Addressing school board member Dr. Merris Stambaugh, she said, “I know you probably didn’t wear a lot of masks before 2020. No studies were needed to justify the practice since most understood viruses were far too small to be stopped by the wearing of masks. It was also understood that long mask wearing was unhealthy for wearers for common sense and basic science reasons.”
In conclusion, Jones said “masks are not FDA approved. Under the Nuremberg code, no one may be coerced to participate in a medical experiment, so I am putting the school board, which really should be under Governor Northam, on notice.”
The Rev. Tyler Millner used some of his time at the podium to encourage and thank school officials “for all the effort by the system to keep our children safe and to help to mitigate the spread and escalation (of COVID-19).For myself and others, we are grateful for the effort and want to encourage the system to do everything that our children in particular be protected and safe, because there is no vaccine for them.”
In May, the FDA approved the Pfizer vaccine for children ages 12 and up. Currently a vaccine is not approved for children under 12.
Overall, parents expressed concerns that their children’s school experience was being affected by mask-wearing. Some agreed with previous statements that masking was affecting the health of their child, citing headaches, nausea, and even vomiting. The lack of mask breaks in classes was brought up by several parents, as were reports of bullying or harassment by teachers if a child was wearing their mask improperly or not at all. Almost universally, parents who spoke at the meeting said that mask-wearing was interfering with their students’ ability to enjoy school and to learn.
“I have never seen this child cry because he doesn’t want to go to school,” Jessica Smith said of her 13-year-old son.
Her husband agreed.
“Kids are being harassed. They’re not learning. They’re not. None of my kids, none of my nieces, are enjoying school. They don’t care to go to school anymore. I had a son that was a straight-A student, and as of right now and last year, he gave up. He became a C and D student.”
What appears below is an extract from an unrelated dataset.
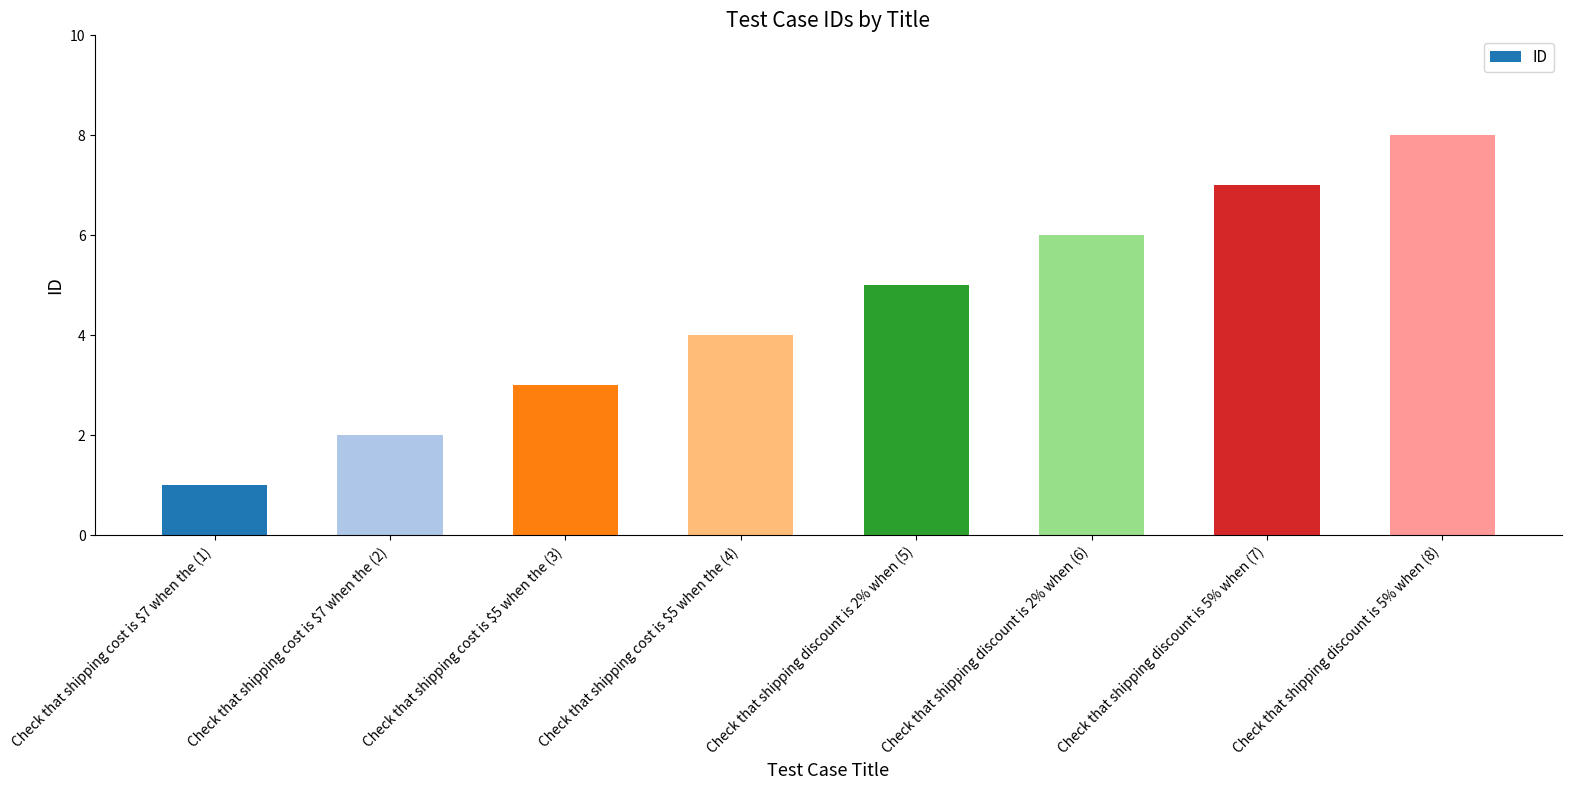

Between Check that shipping cost is $5 when the (3) and Check that shipping cost is $5 when the (4), which is larger?

Check that shipping cost is $5 when the (4)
Schools Superintendent Sandy Strayer promised that issues of teacher harassment and lack of mask breaks would quickly be addressed. She said that she had seen mask breaks taking place in schools but would ensure that they were being universally enforced.
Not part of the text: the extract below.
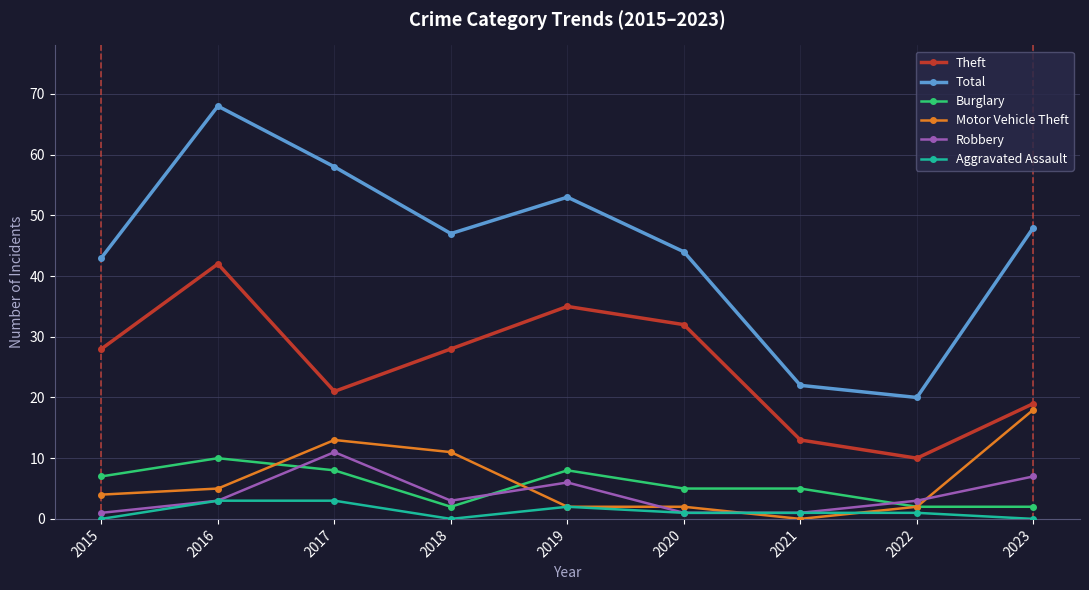

In Total, how many points are lower than both neighbors (excluding endpoints)?

2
“We agree that a child can’t sit in class from 8 in the morning until 3 in the afternoon wearing a mask,” she said.
Vice chairman Francis Zehr also said he observed mask breaks in several elementary schools, including his grandson’s. If there were issues with children not being given mask breaks, they would be corrected if reported.
“We as a board hear you,” said Auker. “We understand your frustrations because we have frustrations too. We need to move past this (pandemic) and we need to move on because that’s part of what we’ve got to do as a society.”
While the issues of mask breaks and reports of teacher harassment can be addressed, the school board cannot change the masking policy without facing potential consequences from the Virginia Department of Education, which has mandated masks be worn in schools.
“The unfortunate thing,” said Auker, “is that when we think we’re turning around the corner, something else comes along. And I guess we could say, who’s fault is that? I believe in freedom too, but the unfortunate thing is that we don’t have much freedom because we have to do what’s mandated.”
In other matters, the board:
*Read a proclamation from Gov. Ralph Northam recognizing Hispanic and Latino Heritage Month.
*Approved consent agenda, including approval of payment of bills and approval of overnight and out-of-state field trip requests.
*Heard Strayer’s report, including a slideshow of each of the school’s kindergarten students.
*Approved revisions to two policies, one on educational philosophy to correct a typographical error and a policy stating that non-exempt employees may be given compensatory time in lieu of overtime compensation.
*Set the date for their next meeting for October 7 at 6 p.m.